* [What the task asks]: According to the book review below, what is the B.Y. Times series about?

* [Quoted passage]:
This book covers a lot of the broad trends, but doesn't really get in it at more than surface level. It also completely skips the categories that were most significant to me, fantasy and historical fiction, except where they overlap with the ones she's more interested in, Teen Romance and Teen Horror -- I realize the Harry Potter boom didn't happen until the early two thousands, but there were kid fantasy novels being published before then, and I read ALL of them. The boundary line in this book between what counts as 'teen' and 'kid' lit is is kind of fuzzy too and I think the definitions really depend on what Gabrielle Moss felt like writing about at the time. (For example, no American Girls, but a loving full-page spread on Wait Til Helen Comes which -- great book! Well worth calling out! NOT teen fiction, definitely a children's book.)
All that said, I learned several extremely important things from this book:
- there existed a Preteen Friends series (a la Babysitter's Club) called the B.Y. Times about a group of Orthodox Jewish girls who wrote for their school newspaper -- how did I not know about this! why have I not read all of them!

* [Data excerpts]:
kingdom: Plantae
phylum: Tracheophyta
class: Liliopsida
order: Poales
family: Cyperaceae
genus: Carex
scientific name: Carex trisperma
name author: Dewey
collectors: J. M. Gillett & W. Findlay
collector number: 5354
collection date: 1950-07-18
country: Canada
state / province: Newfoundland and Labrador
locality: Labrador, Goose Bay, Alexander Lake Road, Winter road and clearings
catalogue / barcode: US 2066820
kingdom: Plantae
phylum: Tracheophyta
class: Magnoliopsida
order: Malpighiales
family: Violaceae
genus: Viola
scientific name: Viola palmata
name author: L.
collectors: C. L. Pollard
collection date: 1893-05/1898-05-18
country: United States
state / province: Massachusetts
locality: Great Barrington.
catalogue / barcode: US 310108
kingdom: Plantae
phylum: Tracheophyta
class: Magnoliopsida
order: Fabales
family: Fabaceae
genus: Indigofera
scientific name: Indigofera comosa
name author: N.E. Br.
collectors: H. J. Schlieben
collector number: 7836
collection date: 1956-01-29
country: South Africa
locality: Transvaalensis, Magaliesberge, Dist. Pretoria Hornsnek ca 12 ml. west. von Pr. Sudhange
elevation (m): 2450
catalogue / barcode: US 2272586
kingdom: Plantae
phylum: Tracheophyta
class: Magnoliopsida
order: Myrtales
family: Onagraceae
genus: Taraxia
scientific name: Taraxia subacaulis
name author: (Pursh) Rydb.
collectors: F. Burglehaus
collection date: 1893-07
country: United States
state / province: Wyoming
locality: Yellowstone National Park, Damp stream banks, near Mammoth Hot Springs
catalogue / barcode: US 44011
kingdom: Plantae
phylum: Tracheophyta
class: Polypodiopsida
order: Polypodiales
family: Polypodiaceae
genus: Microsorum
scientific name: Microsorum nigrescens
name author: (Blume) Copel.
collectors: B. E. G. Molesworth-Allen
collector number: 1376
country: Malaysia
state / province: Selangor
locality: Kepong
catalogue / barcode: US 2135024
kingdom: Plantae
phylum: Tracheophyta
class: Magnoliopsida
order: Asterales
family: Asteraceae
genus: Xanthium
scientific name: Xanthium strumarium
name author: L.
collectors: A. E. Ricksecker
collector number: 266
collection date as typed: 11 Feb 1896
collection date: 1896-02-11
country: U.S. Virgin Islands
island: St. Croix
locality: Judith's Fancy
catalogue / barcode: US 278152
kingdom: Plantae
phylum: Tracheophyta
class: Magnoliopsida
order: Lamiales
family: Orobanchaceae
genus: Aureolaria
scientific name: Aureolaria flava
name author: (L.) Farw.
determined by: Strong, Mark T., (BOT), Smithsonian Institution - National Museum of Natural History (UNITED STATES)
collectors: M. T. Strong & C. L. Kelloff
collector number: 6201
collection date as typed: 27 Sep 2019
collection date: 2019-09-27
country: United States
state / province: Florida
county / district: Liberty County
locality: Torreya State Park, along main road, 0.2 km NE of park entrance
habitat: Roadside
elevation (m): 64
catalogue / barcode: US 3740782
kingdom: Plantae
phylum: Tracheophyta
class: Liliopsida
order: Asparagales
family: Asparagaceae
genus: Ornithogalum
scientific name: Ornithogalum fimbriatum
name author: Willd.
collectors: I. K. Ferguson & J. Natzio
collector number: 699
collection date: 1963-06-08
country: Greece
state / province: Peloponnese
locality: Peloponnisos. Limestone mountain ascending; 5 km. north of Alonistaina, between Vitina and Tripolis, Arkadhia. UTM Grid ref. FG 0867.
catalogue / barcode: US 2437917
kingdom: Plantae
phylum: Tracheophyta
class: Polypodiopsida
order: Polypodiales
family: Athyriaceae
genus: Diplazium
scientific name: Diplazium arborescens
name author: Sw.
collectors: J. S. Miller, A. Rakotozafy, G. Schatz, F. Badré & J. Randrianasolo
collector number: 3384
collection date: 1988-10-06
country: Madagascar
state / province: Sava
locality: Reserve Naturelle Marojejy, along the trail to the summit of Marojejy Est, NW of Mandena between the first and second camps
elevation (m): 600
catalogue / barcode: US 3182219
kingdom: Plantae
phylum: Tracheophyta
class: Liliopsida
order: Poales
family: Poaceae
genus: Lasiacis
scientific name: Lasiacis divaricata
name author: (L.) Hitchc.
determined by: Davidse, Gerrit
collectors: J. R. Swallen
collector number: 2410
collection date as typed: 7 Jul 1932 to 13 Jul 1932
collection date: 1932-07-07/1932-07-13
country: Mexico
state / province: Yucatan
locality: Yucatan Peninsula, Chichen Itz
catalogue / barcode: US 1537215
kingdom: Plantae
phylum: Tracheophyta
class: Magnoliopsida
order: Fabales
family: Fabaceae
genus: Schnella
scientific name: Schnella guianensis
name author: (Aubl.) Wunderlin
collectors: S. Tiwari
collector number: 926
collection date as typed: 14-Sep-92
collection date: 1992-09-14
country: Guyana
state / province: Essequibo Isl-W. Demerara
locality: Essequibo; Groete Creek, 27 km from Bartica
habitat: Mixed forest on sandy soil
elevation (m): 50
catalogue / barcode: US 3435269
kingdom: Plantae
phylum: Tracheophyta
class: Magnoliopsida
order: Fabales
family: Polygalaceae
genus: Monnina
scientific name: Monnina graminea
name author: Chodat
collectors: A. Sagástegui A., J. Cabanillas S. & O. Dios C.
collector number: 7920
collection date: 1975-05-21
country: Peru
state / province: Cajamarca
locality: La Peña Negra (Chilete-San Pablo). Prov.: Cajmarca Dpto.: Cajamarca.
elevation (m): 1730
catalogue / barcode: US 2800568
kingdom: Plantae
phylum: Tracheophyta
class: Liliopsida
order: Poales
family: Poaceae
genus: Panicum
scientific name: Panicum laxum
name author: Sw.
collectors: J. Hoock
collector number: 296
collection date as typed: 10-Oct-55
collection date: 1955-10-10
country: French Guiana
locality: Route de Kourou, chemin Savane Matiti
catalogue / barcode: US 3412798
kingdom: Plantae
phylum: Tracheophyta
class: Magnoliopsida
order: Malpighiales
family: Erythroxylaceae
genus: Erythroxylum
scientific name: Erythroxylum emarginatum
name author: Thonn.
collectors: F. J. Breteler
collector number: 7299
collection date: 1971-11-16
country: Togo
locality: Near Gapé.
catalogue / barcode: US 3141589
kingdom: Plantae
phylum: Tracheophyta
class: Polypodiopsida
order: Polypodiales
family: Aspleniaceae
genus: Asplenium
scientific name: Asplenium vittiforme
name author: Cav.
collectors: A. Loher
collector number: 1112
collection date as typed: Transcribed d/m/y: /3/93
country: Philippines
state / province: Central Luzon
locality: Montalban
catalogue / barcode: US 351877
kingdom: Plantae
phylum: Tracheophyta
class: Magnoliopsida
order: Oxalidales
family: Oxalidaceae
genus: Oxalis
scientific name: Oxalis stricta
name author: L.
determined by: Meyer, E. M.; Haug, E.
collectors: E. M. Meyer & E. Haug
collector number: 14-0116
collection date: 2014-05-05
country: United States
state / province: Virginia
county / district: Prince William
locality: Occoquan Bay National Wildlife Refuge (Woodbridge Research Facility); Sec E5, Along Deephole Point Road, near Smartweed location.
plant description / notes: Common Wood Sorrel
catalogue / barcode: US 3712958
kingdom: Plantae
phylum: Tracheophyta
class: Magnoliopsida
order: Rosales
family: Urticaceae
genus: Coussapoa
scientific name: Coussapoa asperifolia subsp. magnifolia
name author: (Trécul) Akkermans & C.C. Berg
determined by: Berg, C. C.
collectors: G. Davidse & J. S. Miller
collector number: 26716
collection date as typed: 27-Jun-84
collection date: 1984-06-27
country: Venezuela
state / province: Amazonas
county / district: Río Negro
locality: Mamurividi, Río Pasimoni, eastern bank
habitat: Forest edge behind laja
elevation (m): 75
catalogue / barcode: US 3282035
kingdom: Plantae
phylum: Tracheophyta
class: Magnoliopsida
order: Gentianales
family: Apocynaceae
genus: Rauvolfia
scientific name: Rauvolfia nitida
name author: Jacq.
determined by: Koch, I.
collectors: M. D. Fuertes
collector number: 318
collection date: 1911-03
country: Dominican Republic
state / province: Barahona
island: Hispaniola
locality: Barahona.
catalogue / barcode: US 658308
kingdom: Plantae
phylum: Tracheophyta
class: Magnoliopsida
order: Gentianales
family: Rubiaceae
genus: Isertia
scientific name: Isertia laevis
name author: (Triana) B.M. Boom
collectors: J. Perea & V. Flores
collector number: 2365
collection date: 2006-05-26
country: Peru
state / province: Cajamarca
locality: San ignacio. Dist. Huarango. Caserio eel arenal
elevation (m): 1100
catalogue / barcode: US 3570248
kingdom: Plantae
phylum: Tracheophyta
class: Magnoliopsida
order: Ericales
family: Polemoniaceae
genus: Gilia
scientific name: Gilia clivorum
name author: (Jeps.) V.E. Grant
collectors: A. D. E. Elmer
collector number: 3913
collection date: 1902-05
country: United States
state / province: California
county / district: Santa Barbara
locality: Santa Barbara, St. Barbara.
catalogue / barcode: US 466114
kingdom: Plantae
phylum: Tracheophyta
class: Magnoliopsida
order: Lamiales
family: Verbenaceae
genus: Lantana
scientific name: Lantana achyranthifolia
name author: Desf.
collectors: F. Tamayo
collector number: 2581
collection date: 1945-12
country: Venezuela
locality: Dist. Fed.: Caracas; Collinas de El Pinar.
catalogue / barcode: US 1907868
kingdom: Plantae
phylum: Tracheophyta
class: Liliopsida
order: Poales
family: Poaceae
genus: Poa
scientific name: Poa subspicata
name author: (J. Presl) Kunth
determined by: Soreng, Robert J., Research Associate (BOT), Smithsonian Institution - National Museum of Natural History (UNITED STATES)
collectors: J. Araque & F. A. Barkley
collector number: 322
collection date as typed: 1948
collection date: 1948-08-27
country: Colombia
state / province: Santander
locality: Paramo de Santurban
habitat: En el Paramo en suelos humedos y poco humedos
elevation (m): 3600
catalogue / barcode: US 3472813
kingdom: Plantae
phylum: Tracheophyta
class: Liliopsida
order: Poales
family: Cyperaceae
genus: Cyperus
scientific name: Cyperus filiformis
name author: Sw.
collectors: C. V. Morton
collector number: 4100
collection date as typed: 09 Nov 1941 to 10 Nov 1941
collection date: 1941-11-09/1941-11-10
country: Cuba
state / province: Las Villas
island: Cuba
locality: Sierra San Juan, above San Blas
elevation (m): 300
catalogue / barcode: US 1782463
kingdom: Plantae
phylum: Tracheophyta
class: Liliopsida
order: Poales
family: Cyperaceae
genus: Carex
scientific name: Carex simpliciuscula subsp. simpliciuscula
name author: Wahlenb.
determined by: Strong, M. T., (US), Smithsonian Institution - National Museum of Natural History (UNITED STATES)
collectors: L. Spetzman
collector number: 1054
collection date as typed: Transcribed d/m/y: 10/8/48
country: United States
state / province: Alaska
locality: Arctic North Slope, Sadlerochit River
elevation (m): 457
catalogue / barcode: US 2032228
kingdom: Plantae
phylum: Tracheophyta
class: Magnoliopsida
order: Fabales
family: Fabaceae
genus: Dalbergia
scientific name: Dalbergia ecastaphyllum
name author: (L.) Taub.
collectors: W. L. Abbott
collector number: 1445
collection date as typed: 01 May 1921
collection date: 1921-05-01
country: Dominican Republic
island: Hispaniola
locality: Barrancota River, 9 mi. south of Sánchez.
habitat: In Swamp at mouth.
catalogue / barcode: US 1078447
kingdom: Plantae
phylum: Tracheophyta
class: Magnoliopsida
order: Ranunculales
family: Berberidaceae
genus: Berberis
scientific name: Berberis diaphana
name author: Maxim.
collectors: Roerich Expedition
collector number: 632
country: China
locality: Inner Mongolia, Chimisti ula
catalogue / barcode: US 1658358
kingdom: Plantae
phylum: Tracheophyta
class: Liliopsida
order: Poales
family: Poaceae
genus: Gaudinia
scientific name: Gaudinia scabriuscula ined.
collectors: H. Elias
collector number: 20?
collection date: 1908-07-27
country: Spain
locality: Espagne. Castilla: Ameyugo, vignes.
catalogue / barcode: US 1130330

* [Finished answer]: A group of Orthodox Jewish girls who wrote for their school newspaper.